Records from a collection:
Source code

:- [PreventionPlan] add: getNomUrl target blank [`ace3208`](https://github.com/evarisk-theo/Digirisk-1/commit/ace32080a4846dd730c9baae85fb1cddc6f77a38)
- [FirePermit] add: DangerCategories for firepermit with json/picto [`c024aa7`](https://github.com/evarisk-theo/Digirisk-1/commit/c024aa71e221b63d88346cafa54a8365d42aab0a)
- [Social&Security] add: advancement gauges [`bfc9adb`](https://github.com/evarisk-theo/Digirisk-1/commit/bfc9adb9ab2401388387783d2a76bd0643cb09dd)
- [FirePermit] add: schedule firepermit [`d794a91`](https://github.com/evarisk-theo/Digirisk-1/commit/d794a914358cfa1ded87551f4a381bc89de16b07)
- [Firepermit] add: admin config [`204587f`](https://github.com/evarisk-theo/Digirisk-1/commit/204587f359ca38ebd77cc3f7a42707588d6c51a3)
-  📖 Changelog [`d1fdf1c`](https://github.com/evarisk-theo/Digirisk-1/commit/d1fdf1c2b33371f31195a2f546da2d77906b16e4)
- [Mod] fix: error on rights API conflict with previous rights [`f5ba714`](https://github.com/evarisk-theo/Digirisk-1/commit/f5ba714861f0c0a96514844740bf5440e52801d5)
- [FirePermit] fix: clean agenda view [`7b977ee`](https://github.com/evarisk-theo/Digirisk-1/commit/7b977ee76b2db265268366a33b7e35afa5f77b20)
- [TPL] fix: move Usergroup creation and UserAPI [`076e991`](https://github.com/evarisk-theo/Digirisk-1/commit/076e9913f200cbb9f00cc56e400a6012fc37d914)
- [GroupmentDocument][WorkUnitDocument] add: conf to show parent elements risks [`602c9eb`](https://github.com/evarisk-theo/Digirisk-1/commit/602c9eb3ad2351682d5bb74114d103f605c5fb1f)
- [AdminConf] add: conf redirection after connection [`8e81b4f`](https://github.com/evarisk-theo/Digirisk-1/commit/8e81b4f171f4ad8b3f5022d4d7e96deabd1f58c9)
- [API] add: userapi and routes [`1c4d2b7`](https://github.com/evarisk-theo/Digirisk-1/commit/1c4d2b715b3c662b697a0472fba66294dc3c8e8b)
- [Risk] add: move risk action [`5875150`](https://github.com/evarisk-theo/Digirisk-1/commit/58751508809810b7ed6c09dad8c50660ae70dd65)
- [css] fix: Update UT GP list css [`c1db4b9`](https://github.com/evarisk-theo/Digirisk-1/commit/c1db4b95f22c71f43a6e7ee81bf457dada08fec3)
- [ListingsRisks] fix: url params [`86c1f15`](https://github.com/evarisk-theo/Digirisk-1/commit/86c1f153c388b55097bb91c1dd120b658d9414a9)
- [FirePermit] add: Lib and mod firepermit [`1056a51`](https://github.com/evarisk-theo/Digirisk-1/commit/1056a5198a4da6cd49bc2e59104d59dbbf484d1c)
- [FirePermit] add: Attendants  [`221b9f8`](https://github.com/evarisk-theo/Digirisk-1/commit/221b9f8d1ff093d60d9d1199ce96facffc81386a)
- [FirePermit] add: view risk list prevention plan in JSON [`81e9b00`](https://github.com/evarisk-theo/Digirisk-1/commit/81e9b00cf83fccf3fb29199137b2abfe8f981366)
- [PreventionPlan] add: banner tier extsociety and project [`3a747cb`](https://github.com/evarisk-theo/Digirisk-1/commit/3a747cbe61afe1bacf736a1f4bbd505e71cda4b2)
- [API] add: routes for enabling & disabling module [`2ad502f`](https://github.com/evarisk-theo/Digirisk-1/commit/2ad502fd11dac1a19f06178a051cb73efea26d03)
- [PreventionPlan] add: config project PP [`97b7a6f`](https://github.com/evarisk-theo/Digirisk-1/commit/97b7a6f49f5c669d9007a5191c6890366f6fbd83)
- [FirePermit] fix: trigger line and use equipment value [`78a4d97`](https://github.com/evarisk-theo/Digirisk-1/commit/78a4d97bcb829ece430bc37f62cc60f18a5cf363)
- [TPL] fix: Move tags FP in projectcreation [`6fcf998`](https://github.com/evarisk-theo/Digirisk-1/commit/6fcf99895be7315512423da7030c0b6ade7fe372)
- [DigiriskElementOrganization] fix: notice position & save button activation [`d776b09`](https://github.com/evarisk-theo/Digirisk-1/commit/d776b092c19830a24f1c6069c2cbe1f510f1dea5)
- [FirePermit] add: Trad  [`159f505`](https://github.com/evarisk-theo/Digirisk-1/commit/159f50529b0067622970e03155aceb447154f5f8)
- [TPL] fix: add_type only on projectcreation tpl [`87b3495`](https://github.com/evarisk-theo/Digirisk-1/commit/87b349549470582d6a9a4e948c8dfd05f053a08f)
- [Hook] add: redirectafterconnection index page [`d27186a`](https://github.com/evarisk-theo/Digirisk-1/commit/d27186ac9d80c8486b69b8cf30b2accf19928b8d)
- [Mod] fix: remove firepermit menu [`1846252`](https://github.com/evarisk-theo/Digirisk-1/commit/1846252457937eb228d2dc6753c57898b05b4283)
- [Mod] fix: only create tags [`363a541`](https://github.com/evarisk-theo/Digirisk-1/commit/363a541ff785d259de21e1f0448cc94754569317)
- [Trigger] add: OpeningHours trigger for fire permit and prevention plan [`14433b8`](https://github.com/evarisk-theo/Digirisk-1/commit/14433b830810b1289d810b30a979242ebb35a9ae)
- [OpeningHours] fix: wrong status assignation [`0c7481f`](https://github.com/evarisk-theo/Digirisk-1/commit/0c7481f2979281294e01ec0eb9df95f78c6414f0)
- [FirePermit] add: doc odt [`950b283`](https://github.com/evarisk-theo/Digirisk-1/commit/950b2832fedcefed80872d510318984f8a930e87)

▶ [ACTIVITY] Would you please output every record again, exactly?

▶ [TASK OUTPUT]
Source code

:- [PreventionPlan] add: getNomUrl target blank [`ace3208`](https://github.com/evarisk-theo/Digirisk-1/commit/ace32080a4846dd730c9baae85fb1cddc6f77a38)
- [FirePermit] add: DangerCategories for firepermit with json/picto [`c024aa7`](https://github.com/evarisk-theo/Digirisk-1/commit/c024aa71e221b63d88346cafa54a8365d42aab0a)
- [Social&Security] add: advancement gauges [`bfc9adb`](https://github.com/evarisk-theo/Digirisk-1/commit/bfc9adb9ab2401388387783d2a76bd0643cb09dd)
- [FirePermit] add: schedule firepermit [`d794a91`](https://github.com/evarisk-theo/Digirisk-1/commit/d794a914358cfa1ded87551f4a381bc89de16b07)
- [Firepermit] add: admin config [`204587f`](https://github.com/evarisk-theo/Digirisk-1/commit/204587f359ca38ebd77cc3f7a42707588d6c51a3)
-  📖 Changelog [`d1fdf1c`](https://github.com/evarisk-theo/Digirisk-1/commit/d1fdf1c2b33371f31195a2f546da2d77906b16e4)
- [Mod] fix: error on rights API conflict with previous rights [`f5ba714`](https://github.com/evarisk-theo/Digirisk-1/commit/f5ba714861f0c0a96514844740bf5440e52801d5)
- [FirePermit] fix: clean agenda view [`7b977ee`](https://github.com/evarisk-theo/Digirisk-1/commit/7b977ee76b2db265268366a33b7e35afa5f77b20)
- [TPL] fix: move Usergroup creation and UserAPI [`076e991`](https://github.com/evarisk-theo/Digirisk-1/commit/076e9913f200cbb9f00cc56e400a6012fc37d914)
- [GroupmentDocument][WorkUnitDocument] add: conf to show parent elements risks [`602c9eb`](https://github.com/evarisk-theo/Digirisk-1/commit/602c9eb3ad2351682d5bb74114d103f605c5fb1f)
- [AdminConf] add: conf redirection after connection [`8e81b4f`](https://github.com/evarisk-theo/Digirisk-1/commit/8e81b4f171f4ad8b3f5022d4d7e96deabd1f58c9)
- [API] add: userapi and routes [`1c4d2b7`](https://github.com/evarisk-theo/Digirisk-1/commit/1c4d2b715b3c662b697a0472fba66294dc3c8e8b)
- [Risk] add: move risk action [`5875150`](https://github.com/evarisk-theo/Digirisk-1/commit/58751508809810b7ed6c09dad8c50660ae70dd65)
- [css] fix: Update UT GP list css [`c1db4b9`](https://github.com/evarisk-theo/Digirisk-1/commit/c1db4b95f22c71f43a6e7ee81bf457dada08fec3)
- [ListingsRisks] fix: url params [`86c1f15`](https://github.com/evarisk-theo/Digirisk-1/commit/86c1f153c388b55097bb91c1dd120b658d9414a9)
- [FirePermit] add: Lib and mod firepermit [`1056a51`](https://github.com/evarisk-theo/Digirisk-1/commit/1056a5198a4da6cd49bc2e59104d59dbbf484d1c)
- [FirePermit] add: Attendants  [`221b9f8`](https://github.com/evarisk-theo/Digirisk-1/commit/221b9f8d1ff093d60d9d1199ce96facffc81386a)
- [FirePermit] add: view risk list prevention plan in JSON [`81e9b00`](https://github.com/evarisk-theo/Digirisk-1/commit/81e9b00cf83fccf3fb29199137b2abfe8f981366)
- [PreventionPlan] add: banner tier extsociety and project [`3a747cb`](https://github.com/evarisk-theo/Digirisk-1/commit/3a747cbe61afe1bacf736a1f4bbd505e71cda4b2)
- [API] add: routes for enabling & disabling module [`2ad502f`](https://github.com/evarisk-theo/Digirisk-1/commit/2ad502fd11dac1a19f06178a051cb73efea26d03)
- [PreventionPlan] add: config project PP [`97b7a6f`](https://github.com/evarisk-theo/Digirisk-1/commit/97b7a6f49f5c669d9007a5191c6890366f6fbd83)
- [FirePermit] fix: trigger line and use equipment value [`78a4d97`](https://github.com/evarisk-theo/Digirisk-1/commit/78a4d97bcb829ece430bc37f62cc60f18a5cf363)
- [TPL] fix: Move tags FP in projectcreation [`6fcf998`](https://github.com/evarisk-theo/Digirisk-1/commit/6fcf99895be7315512423da7030c0b6ade7fe372)
- [DigiriskElementOrganization] fix: notice position & save button activation [`d776b09`](https://github.com/evarisk-theo/Digirisk-1/commit/d776b092c19830a24f1c6069c2cbe1f510f1dea5)
- [FirePermit] add: Trad  [`159f505`](https://github.com/evarisk-theo/Digirisk-1/commit/159f50529b0067622970e03155aceb447154f5f8)
- [TPL] fix: add_type only on projectcreation tpl [`87b3495`](https://github.com/evarisk-theo/Digirisk-1/commit/87b349549470582d6a9a4e948c8dfd05f053a08f)
- [Hook] add: redirectafterconnection index page [`d27186a`](https://github.com/evarisk-theo/Digirisk-1/commit/d27186ac9d80c8486b69b8cf30b2accf19928b8d)
- [Mod] fix: remove firepermit menu [`1846252`](https://github.com/evarisk-theo/Digirisk-1/commit/1846252457937eb228d2dc6753c57898b05b4283)
- [Mod] fix: only create tags [`363a541`](https://github.com/evarisk-theo/Digirisk-1/commit/363a541ff785d259de21e1f0448cc94754569317)
- [Trigger] add: OpeningHours trigger for fire permit and prevention plan [`14433b8`](https://github.com/evarisk-theo/Digirisk-1/commit/14433b830810b1289d810b30a979242ebb35a9ae)
- [OpeningHours] fix: wrong status assignation [`0c7481f`](https://github.com/evarisk-theo/Digirisk-1/commit/0c7481f2979281294e01ec0eb9df95f78c6414f0)
- [FirePermit] add: doc odt [`950b283`](https://github.com/evarisk-theo/Digirisk-1/commit/950b2832fedcefed80872d510318984f8a930e87)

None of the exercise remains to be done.